Why This Survives a Good Pentest
This is a question we keep returning to in the trenches: how do real vulnerabilities survive competent teams and processes?
Traditional pentests are time-boxed and by necessity prioritized. Even excellent testers prioritize depth on a subset of surfaces. Header trust issues often fall into the category of “known class, easy to test once,” but difficult to validate exhaustively across all the services that make up an application: : asset generation, localization routes, authentication flows (login, OAuth callbacks, SAML handling, etc.), error paths, redirect handlers for assets and more.
Most testers know to check forwarded headers (it’s a classic attack!) but because it’s rarely an issue in real life it always drops off the priority list. Agents don’t make that tradeoff. They keep grinding the coverage and other metrics.
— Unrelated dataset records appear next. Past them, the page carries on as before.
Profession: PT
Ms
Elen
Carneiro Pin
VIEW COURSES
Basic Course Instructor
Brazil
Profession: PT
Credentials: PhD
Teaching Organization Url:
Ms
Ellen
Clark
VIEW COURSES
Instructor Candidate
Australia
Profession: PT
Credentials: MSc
The Enterprise Implication
Internal applications are dangerous precisely because they’re trusted by default. Employees trust internal login pages, and those systems often sit close to privileged workflows and sensitive data. Redirect hijacking and asset poisoning are especially effective in these environments because everything looks legitimate to internal users who want to get their work done.
The lesson here isn’t “test this header once.” It’s to test exhaustively because edge cases happen in seams.
What Security Teams Should Take Away
If your application accepts forwarded headers at all, there are a few concrete steps that matter:
- Strip or overwrite X-Forwarded-* headers at the trust boundary so only trusted components can set them
- Explicitly configure and review server and application trusted-proxy settings, especially as infrastructure changes
- Enforce a canonical base URL or strict host allowlist for absolute URL generation, including redirects, OAuth flows, and asset URLs
- Keep SSO redirect and callback logic static and validated rather than dynamically derived from request headers, if you have to handle multiple environments, have static configuration files per environment.
- Log and alert on anomalous Host and X-Forwarded-Host values, particularly in authentication paths
What Comes Next from the Tenzai Trenches
This won’t be the last time we see a “clean” pentest miss something with real impact. As applications grow more complex - and as AI accelerates both development velocity and attack surface - the gap between what gets sampled and what actually exists continues to widen.